The UK is pleased to be supporting the processes by which Burma can apply to join the Extractive Industries Transparency Initiative (EITI) and the Open Government Partnership (OGP). We have also recently concluded a series of UK-funded workshops to help improve the capabilities of the Financial Intelligence Unit and relevant government bodies to tackle money-laundering. All of these activities are helping to fulfil; the UK’s 2013 G8 Presidency commitment to supporting responsible investment into Burma.
Daw Khine Khine Nwe, Joint Secretary General of the UMFCCI, said:
This is all about social responsibility. A giver [of bribes] does not need to give and a taker does not need to take. If we all stop giving the takers will cease to exist. If we all stand firm the space for those who behave unethically will shrink and disappear.
Gerard Forlin QC, quest speaker at the conference, said:
Companies should not feel that they can cut corners in less strongly regulated environments. Regulators are watching the global picture and the noose is tightening. The UK, with its strong legislation, is not saying ‘we are better than the others’. The UK just got there first and it is the direction that the world is moving in.
This initiative falls under the UK Government’s ‘Prosperity’ agenda, which seeks, in partnership with local institutions, to increase exports and investment, open markets, ensure access to resources and promote sustainable global growth.
The 18 March event was facilitated by the ASEAN CSR Network, with the support of the United Kingdom’s Foreign and Commonwealth Office, and in partnership with the United Nations Office on Drugs and Crime (UNODC) and the United National Global Compact (UNGC).
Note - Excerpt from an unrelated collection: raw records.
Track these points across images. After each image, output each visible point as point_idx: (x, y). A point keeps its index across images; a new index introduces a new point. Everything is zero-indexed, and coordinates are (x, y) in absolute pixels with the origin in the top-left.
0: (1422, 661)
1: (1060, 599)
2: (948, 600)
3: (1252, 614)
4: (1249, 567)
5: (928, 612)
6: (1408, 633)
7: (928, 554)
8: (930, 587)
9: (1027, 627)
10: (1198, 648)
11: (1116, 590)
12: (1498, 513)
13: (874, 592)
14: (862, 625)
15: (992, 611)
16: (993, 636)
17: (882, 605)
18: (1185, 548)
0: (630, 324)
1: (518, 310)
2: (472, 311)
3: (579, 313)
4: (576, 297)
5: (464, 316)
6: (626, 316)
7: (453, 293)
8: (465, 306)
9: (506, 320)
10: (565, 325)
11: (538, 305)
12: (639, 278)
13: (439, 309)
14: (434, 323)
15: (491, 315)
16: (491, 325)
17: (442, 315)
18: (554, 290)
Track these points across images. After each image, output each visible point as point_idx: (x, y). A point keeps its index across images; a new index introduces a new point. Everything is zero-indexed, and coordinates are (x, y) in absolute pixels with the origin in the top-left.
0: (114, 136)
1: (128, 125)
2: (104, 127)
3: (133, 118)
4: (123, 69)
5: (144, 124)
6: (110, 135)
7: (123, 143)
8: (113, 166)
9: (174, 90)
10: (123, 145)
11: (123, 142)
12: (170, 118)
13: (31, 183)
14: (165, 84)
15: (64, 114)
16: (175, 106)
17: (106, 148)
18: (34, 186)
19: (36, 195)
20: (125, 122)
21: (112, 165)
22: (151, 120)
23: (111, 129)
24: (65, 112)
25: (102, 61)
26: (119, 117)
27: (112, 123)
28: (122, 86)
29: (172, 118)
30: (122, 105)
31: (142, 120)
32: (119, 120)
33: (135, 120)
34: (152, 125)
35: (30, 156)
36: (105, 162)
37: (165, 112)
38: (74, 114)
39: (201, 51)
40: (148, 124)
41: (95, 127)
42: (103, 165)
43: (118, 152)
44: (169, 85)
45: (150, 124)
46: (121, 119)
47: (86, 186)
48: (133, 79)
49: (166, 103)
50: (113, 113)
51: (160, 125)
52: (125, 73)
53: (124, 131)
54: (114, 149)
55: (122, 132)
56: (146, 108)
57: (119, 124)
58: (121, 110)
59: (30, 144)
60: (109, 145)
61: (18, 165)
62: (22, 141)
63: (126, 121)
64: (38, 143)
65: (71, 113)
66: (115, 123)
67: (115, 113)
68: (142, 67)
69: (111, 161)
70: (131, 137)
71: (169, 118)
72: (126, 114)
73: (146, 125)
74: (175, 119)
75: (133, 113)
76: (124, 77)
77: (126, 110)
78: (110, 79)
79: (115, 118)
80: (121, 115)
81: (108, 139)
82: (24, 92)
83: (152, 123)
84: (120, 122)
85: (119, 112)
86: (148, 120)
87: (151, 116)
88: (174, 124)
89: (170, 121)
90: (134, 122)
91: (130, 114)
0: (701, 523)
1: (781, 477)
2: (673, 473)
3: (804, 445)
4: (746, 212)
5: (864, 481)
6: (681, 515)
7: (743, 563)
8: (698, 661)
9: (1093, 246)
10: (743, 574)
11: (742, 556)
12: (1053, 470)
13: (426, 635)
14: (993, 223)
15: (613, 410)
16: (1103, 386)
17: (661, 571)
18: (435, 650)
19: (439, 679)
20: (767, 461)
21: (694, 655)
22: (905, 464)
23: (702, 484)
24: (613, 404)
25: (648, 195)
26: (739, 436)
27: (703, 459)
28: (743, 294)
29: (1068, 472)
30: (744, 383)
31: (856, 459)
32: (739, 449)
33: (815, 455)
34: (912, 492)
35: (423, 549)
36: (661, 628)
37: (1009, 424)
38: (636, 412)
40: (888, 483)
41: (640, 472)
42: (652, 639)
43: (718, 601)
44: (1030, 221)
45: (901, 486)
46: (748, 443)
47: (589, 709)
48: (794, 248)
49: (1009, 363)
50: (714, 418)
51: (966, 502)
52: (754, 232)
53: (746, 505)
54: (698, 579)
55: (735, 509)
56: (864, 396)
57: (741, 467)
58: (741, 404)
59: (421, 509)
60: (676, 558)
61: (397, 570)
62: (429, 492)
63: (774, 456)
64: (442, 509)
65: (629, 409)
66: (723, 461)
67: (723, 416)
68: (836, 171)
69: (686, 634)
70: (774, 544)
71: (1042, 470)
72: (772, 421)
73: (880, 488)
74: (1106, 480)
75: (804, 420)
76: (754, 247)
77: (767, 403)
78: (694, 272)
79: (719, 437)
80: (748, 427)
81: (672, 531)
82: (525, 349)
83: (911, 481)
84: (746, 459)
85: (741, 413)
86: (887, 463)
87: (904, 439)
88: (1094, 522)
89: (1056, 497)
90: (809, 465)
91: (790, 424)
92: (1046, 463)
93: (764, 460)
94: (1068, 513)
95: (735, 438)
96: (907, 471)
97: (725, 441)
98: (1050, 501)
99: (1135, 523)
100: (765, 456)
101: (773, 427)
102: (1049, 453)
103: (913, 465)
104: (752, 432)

It formed part of a year-long initiative that provided opportunities for networking, exchange, training and partnership-building at the ASEAN regional level.
The event was based on the Global Compact’s 10th Principle that “businesses should work against corruption in all its forms, including extortion bribery”.
The British Embassy is grateful for the support of the Union of Myanmar Federation of Chambers of Commerce and Industry, as well as the participation of Global Compact Myanmar, Myanmar Business Executives Association, and theMyanmar Centre for Responsible Business.
The UK is the founding donor and biggest contributor (£0.6 million) to the Myanmar Centre for Responsible Business, which is working with business, civil society and government to determine what responsible business means in practical terms in this country. It is affiliated with the UK-based Institute for Human Rights and Business.
Speakers at the Forum Series include Mr. CHUA Cher Yak, former director of the Singapore Corrupt Practices Investigation Bureau, Mr. Gerard Forlin QC, a renowned lawyer and expert on the UK Bribery Act, Mr. Shervin Majlessi, Regional Adviser on Anti-Corruption of the UNODC, and Ms. Olajobi Makinwa Head of Transparency and Anti-Corruption Initiatives at the UN Global Compact.